▶ **Task to carry out**:
Each line of the data must be reproduced as it appears.

▶ **Exercise data**:
::::

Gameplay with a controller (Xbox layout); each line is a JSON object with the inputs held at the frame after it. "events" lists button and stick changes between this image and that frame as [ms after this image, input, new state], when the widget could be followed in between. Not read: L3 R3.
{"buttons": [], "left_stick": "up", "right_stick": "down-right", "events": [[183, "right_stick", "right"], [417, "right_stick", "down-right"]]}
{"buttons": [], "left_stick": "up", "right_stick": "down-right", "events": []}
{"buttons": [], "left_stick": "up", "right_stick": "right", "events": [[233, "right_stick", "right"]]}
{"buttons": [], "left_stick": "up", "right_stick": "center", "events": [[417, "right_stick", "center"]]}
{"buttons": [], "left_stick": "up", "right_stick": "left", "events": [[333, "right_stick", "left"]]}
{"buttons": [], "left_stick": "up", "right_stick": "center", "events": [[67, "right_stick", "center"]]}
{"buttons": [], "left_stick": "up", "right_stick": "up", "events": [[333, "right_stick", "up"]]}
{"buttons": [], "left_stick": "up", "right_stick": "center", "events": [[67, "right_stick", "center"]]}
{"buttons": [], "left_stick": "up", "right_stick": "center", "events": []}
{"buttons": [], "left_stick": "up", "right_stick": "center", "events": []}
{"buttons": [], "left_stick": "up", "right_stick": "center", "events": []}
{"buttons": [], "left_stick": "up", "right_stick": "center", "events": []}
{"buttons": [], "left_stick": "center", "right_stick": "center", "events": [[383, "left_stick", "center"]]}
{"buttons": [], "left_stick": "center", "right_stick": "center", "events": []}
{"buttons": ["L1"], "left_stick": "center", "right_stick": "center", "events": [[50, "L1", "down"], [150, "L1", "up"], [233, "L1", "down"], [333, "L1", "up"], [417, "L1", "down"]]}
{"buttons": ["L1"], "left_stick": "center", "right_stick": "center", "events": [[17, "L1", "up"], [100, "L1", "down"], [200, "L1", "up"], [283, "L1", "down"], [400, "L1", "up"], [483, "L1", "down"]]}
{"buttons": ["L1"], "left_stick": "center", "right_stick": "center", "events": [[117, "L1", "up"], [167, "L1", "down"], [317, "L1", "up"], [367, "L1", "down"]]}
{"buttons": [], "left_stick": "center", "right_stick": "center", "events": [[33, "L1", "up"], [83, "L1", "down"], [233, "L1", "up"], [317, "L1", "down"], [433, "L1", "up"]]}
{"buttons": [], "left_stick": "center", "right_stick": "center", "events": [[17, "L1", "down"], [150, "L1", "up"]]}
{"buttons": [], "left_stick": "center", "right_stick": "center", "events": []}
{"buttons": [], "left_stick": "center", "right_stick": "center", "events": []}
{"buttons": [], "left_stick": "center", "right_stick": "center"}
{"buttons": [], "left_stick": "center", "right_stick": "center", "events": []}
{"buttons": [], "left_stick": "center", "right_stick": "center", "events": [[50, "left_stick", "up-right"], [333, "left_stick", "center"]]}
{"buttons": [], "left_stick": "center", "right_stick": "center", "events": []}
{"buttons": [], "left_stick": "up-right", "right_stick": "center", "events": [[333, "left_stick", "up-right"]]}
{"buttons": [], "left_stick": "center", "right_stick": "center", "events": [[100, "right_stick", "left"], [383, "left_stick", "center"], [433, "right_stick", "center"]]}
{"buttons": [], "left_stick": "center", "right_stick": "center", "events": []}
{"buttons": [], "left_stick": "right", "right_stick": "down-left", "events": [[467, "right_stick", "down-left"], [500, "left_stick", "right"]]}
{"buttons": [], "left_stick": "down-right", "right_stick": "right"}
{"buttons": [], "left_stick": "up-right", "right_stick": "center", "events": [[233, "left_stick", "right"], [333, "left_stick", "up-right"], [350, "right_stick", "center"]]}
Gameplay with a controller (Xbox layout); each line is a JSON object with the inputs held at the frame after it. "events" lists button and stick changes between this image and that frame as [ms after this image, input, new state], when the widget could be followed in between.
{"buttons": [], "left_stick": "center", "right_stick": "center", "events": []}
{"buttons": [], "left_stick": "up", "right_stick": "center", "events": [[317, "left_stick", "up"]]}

::::

▶ **Response to this exercise**:
Gameplay with a controller (Xbox layout); each line is a JSON object with the inputs held at the frame after it. "events" lists button and stick changes between this image and that frame as [ms after this image, input, new state], when the widget could be followed in between. Not read: L3 R3.
{"buttons": [], "left_stick": "up", "right_stick": "down-right", "events": [[183, "right_stick", "right"], [417, "right_stick", "down-right"]]}
{"buttons": [], "left_stick": "up", "right_stick": "down-right", "events": []}
{"buttons": [], "left_stick": "up", "right_stick": "right", "events": [[233, "right_stick", "right"]]}
{"buttons": [], "left_stick": "up", "right_stick": "center", "events": [[417, "right_stick", "center"]]}
{"buttons": [], "left_stick": "up", "right_stick": "left", "events": [[333, "right_stick", "left"]]}
{"buttons": [], "left_stick": "up", "right_stick": "center", "events": [[67, "right_stick", "center"]]}
{"buttons": [], "left_stick": "up", "right_stick": "up", "events": [[333, "right_stick", "up"]]}
{"buttons": [], "left_stick": "up", "right_stick": "center", "events": [[67, "right_stick", "center"]]}
{"buttons": [], "left_stick": "up", "right_stick": "center", "events": []}
{"buttons": [], "left_stick": "up", "right_stick": "center", "events": []}
{"buttons": [], "left_stick": "up", "right_stick": "center", "events": []}
{"buttons": [], "left_stick": "up", "right_stick": "center", "events": []}
{"buttons": [], "left_stick": "center", "right_stick": "center", "events": [[383, "left_stick", "center"]]}
{"buttons": [], "left_stick": "center", "right_stick": "center", "events": []}
{"buttons": ["L1"], "left_stick": "center", "right_stick": "center", "events": [[50, "L1", "down"], [150, "L1", "up"], [233, "L1", "down"], [333, "L1", "up"], [417, "L1", "down"]]}
{"buttons": ["L1"], "left_stick": "center", "right_stick": "center", "events": [[17, "L1", "up"], [100, "L1", "down"], [200, "L1", "up"], [283, "L1", "down"], [400, "L1", "up"], [483, "L1", "down"]]}
{"buttons": ["L1"], "left_stick": "center", "right_stick": "center", "events": [[117, "L1", "up"], [167, "L1", "down"], [317, "L1", "up"], [367, "L1", "down"]]}
{"buttons": [], "left_stick": "center", "right_stick": "center", "events": [[33, "L1", "up"], [83, "L1", "down"], [233, "L1", "up"], [317, "L1", "down"], [433, "L1", "up"]]}
{"buttons": [], "left_stick": "center", "right_stick": "center", "events": [[17, "L1", "down"], [150, "L1", "up"]]}
{"buttons": [], "left_stick": "center", "right_stick": "center", "events": []}
{"buttons": [], "left_stick": "center", "right_stick": "center", "events": []}
{"buttons": [], "left_stick": "center", "right_stick": "center"}
{"buttons": [], "left_stick": "center", "right_stick": "center", "events": []}
{"buttons": [], "left_stick": "center", "right_stick": "center", "events": [[50, "left_stick", "up-right"], [333, "left_stick", "center"]]}
{"buttons": [], "left_stick": "center", "right_stick": "center", "events": []}
{"buttons": [], "left_stick": "up-right", "right_stick": "center", "events": [[333, "left_stick", "up-right"]]}
{"buttons": [], "left_stick": "center", "right_stick": "center", "events": [[100, "right_stick", "left"], [383, "left_stick", "center"], [433, "right_stick", "center"]]}
{"buttons": [], "left_stick": "center", "right_stick": "center", "events": []}
{"buttons": [], "left_stick": "right", "right_stick": "down-left", "events": [[467, "right_stick", "down-left"], [500, "left_stick", "right"]]}
{"buttons": [], "left_stick": "down-right", "right_stick": "right"}
{"buttons": [], "left_stick": "up-right", "right_stick": "center", "events": [[233, "left_stick", "right"], [333, "left_stick", "up-right"], [350, "right_stick", "center"]]}
Gameplay with a controller (Xbox layout); each line is a JSON object with the inputs held at the frame after it. "events" lists button and stick changes between this image and that frame as [ms after this image, input, new state], when the widget could be followed in between.
{"buttons": [], "left_stick": "center", "right_stick": "center", "events": []}
{"buttons": [], "left_stick": "up", "right_stick": "center", "events": [[317, "left_stick", "up"]]}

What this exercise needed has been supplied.